§ **DESCRIPTION OF THE TASK**
Rewrite the source text in the data below, changing every "newCard" to "spawnedCard" and leaving everything else the same. Omit the pictures from your answer.

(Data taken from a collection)
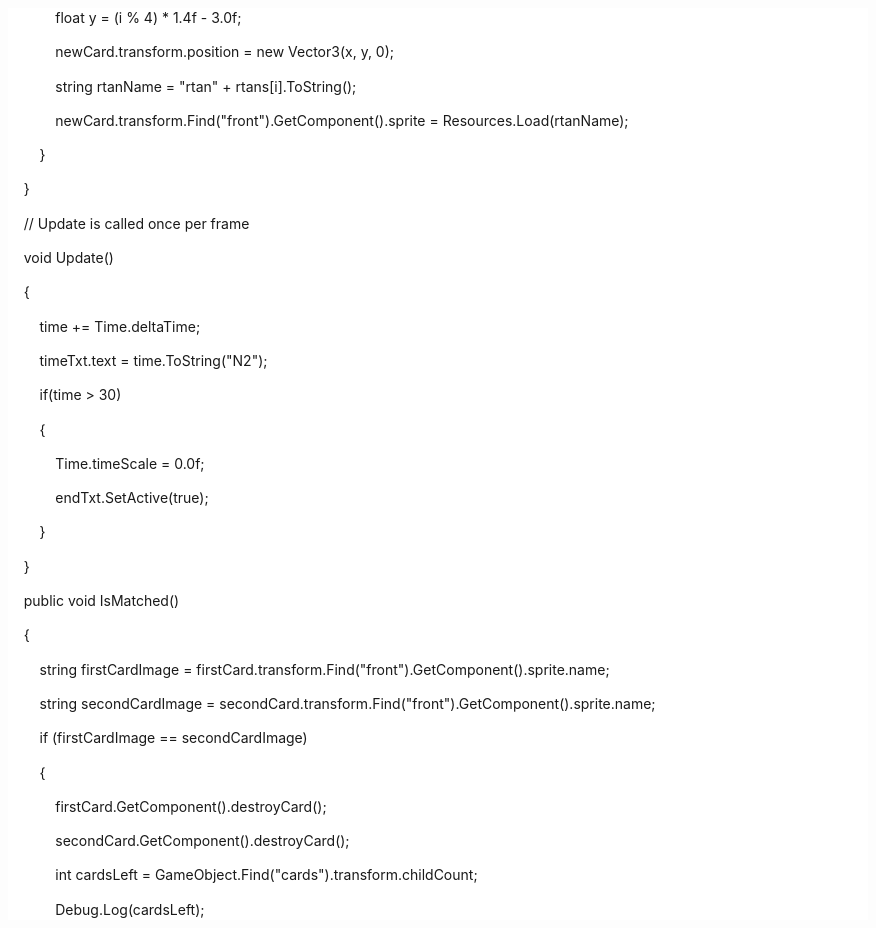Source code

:             float y = (i % 4) * 1.4f - 3.0f;

            newCard.transform.position = new Vector3(x, y, 0);

  

            string rtanName = "rtan" + rtans[i].ToString();

            newCard.transform.Find("front").GetComponent<SpriteRenderer>().sprite = Resources.Load<Sprite>(rtanName);

        }

    }

  

    // Update is called once per frame

    void Update()

    {

        time += Time.deltaTime;

        timeTxt.text = time.ToString("N2");

  

        if(time > 30)

        {

            Time.timeScale = 0.0f;

            endTxt.SetActive(true);

        }

    }

  

    public void IsMatched()

    {

        string firstCardImage = firstCard.transform.Find("front").GetComponent<SpriteRenderer>().sprite.name;

        string secondCardImage = secondCard.transform.Find("front").GetComponent<SpriteRenderer>().sprite.name;

  

        if (firstCardImage == secondCardImage)

        {

            firstCard.GetComponent<card>().destroyCard();

            secondCard.GetComponent<card>().destroyCard();

  

            int cardsLeft = GameObject.Find("cards").transform.childCount;

            Debug.Log(cardsLeft);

§ **ANSWER**
Source code

:             float y = (i % 4) * 1.4f - 3.0f;

            spawnedCard.transform.position = new Vector3(x, y, 0);

  

            string rtanName = "rtan" + rtans[i].ToString();

            spawnedCard.transform.Find("front").GetComponent<SpriteRenderer>().sprite = Resources.Load<Sprite>(rtanName);

        }

    }

  

    // Update is called once per frame

    void Update()

    {

        time += Time.deltaTime;

        timeTxt.text = time.ToString("N2");

  

        if(time > 30)

        {

            Time.timeScale = 0.0f;

            endTxt.SetActive(true);

        }

    }

  

    public void IsMatched()

    {

        string firstCardImage = firstCard.transform.Find("front").GetComponent<SpriteRenderer>().sprite.name;

        string secondCardImage = secondCard.transform.Find("front").GetComponent<SpriteRenderer>().sprite.name;

  

        if (firstCardImage == secondCardImage)

        {

            firstCard.GetComponent<card>().destroyCard();

            secondCard.GetComponent<card>().destroyCard();

  

            int cardsLeft = GameObject.Find("cards").transform.childCount;

            Debug.Log(cardsLeft);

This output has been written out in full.